2009/04/01

クラウド普及のカギがブラウザ? そんなのナンセンスだよ。

最近、IT系の界隈で何かと耳にするキーワード、クラウド。

知ってる人はすでに耳にタコで今更かもしれないけれど、たぶん、知らない人は「で、なんなのソレ?」というシロモノでだろう。

クチの悪い人はバズワード(いわゆるマーケティング用語, モノを売りつけるときに大変けっこうな売り文句)に過ぎないと言ったりするし、ここ数ヶ月のIT雑誌での取り上げられ方や書籍の出そろい方を見ていると、そうかもしれないと思わされることもある。

でもですよ。これはないと思うんだよな。

クラウドコンピューティングがどれくらい使えるようになるかは、クラウド、すなわち Google や Amazon といったサーバー側よりも、ブラウザーというクライアント側で決まるのではないか。結局のところ、クラウド(雲)がいかに暑くたれ込めても、それが慈雨になるためにはブラウザーを通すしかないのだから。

404 Blog Not Found:書評に代えて - クラウドとブラウザーの関係より引用

他の誰ならぬ、小飼弾氏に言われてしまって、ちょっと膝の力が抜けてしまった。

このあたりの記述は、明らかに『クラウド=ブラウザをUIにするもの』という図式を描いている。でも、クラウドの本質はそんな所になんか、ない。確かに、クラウドの嚆矢は、ブラウザを取ってボクたちのところにやってきたのだけど。例えば、オフィスソフトやWebメールなどのカタチをして。

じゃぁ、クラウドの本質とは何か? それは、今までにない大規模な集約と連携だ。

CPU, メモリ, ストーレジなどのコンピューティングリソースが、電力のようにユーティリティ化すること, 巨大なデータベースが相互に連結することにより想像もつかない規模での情報空間が出現し、それを操るアプリケーションが低コストで手に入るところにある。

* 課題 *
上記の原文にある「最近、IT系の界隈で何かと耳にするキーワード、クラウド。」という一文を英語に翻訳してください。

* 提供項目 *
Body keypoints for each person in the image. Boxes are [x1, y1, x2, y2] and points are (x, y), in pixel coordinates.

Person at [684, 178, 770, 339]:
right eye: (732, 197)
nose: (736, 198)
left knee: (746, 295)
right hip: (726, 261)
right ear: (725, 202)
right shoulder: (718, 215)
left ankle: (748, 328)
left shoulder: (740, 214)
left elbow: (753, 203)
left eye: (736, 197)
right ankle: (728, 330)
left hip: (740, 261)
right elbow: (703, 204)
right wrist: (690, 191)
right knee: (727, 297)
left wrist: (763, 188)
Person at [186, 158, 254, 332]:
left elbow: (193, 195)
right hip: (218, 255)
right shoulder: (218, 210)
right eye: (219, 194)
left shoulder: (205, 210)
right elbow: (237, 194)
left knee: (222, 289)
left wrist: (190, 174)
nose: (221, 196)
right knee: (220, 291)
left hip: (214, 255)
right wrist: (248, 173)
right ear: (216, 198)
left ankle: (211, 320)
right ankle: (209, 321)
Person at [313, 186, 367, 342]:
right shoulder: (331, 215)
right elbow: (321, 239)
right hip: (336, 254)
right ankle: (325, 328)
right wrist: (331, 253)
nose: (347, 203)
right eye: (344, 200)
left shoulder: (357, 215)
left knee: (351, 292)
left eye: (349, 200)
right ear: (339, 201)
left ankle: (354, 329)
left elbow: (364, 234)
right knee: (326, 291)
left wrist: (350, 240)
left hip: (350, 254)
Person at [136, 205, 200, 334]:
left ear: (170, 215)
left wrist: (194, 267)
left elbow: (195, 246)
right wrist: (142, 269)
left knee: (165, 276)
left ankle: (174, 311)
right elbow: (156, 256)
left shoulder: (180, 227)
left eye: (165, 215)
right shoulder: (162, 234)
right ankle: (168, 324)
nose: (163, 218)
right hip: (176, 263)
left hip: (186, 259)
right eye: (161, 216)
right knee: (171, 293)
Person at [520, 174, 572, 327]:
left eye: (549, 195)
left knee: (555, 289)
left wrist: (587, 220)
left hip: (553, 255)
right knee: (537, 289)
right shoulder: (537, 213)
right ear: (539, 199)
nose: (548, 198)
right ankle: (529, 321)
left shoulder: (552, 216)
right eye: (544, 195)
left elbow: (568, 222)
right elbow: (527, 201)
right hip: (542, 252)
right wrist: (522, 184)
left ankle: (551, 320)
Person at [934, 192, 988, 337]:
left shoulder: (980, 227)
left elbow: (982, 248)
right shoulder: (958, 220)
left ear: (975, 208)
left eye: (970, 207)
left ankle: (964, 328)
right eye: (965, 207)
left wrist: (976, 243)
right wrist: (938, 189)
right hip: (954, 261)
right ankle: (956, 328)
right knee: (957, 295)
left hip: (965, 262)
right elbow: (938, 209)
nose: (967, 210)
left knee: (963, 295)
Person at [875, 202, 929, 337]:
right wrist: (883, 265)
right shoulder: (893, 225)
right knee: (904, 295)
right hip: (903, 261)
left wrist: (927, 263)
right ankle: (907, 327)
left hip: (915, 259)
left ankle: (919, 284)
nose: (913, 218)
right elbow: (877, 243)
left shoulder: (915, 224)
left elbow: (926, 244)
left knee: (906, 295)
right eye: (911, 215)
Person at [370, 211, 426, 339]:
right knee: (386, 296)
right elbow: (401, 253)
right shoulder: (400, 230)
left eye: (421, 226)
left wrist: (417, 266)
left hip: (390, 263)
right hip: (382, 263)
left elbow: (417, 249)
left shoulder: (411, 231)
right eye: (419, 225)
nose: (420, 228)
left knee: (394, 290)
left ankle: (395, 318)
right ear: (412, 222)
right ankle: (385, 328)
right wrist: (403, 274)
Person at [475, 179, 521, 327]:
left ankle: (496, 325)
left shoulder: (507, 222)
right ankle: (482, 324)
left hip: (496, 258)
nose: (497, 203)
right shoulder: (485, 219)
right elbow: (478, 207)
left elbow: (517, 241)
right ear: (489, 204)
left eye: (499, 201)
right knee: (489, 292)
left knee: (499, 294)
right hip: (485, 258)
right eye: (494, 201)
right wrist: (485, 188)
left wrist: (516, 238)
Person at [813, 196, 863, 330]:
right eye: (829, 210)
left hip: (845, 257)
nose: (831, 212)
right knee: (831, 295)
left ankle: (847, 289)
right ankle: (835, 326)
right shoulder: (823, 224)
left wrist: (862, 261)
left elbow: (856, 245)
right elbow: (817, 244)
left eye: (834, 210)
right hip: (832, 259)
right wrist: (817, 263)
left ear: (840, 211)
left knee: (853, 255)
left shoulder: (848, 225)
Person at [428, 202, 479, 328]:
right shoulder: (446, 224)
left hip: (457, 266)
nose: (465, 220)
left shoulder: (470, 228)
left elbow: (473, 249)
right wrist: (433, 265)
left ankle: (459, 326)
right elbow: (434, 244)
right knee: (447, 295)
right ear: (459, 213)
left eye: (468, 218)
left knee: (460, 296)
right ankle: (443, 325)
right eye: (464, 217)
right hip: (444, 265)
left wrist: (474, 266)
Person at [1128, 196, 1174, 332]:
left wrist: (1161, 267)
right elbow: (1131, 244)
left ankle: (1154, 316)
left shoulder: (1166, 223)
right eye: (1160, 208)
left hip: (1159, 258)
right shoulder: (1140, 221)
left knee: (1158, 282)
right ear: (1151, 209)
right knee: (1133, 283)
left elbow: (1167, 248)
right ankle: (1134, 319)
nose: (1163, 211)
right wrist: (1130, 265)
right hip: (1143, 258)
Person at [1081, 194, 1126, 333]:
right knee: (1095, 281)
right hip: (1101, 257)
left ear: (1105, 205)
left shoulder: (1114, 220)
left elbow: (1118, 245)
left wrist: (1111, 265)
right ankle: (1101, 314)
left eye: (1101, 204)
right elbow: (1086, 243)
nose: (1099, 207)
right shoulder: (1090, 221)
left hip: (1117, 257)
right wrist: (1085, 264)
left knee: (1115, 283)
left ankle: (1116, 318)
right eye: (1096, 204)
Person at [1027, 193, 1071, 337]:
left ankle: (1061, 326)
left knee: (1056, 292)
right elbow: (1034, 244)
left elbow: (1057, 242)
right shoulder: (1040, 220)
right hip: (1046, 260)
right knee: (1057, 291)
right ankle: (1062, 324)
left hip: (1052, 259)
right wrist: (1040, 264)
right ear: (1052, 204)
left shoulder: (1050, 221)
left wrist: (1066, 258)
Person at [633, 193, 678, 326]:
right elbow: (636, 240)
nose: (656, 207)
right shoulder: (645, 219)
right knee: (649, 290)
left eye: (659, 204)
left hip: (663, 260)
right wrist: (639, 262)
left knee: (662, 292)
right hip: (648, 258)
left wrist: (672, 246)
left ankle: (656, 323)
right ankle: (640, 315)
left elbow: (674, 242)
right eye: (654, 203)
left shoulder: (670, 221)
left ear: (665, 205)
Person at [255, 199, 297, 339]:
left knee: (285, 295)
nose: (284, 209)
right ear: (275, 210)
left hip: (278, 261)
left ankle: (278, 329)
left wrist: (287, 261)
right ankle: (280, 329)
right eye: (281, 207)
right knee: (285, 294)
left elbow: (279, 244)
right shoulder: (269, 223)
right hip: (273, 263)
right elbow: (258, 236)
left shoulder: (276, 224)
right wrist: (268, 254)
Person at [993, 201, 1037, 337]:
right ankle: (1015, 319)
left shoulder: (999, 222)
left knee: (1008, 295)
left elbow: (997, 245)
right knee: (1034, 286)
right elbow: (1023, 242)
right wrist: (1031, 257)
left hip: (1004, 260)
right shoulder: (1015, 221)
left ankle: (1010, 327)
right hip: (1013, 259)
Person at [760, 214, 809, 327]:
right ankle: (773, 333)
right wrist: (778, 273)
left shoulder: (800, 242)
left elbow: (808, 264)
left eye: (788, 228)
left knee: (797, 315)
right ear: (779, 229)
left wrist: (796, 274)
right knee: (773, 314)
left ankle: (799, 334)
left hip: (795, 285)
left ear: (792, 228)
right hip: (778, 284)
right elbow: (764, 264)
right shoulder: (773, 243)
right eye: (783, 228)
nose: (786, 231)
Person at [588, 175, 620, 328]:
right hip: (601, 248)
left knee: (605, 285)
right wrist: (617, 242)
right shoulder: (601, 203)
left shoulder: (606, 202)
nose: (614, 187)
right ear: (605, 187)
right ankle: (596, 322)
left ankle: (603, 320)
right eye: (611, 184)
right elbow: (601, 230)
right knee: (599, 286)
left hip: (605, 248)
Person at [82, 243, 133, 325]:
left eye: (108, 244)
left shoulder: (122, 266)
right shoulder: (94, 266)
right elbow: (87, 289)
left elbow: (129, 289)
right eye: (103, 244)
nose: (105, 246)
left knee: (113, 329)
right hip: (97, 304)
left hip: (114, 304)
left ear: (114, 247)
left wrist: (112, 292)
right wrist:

* 解答 *
Cloud: a keyword you hear in all sorts of contexts in IT circles these days.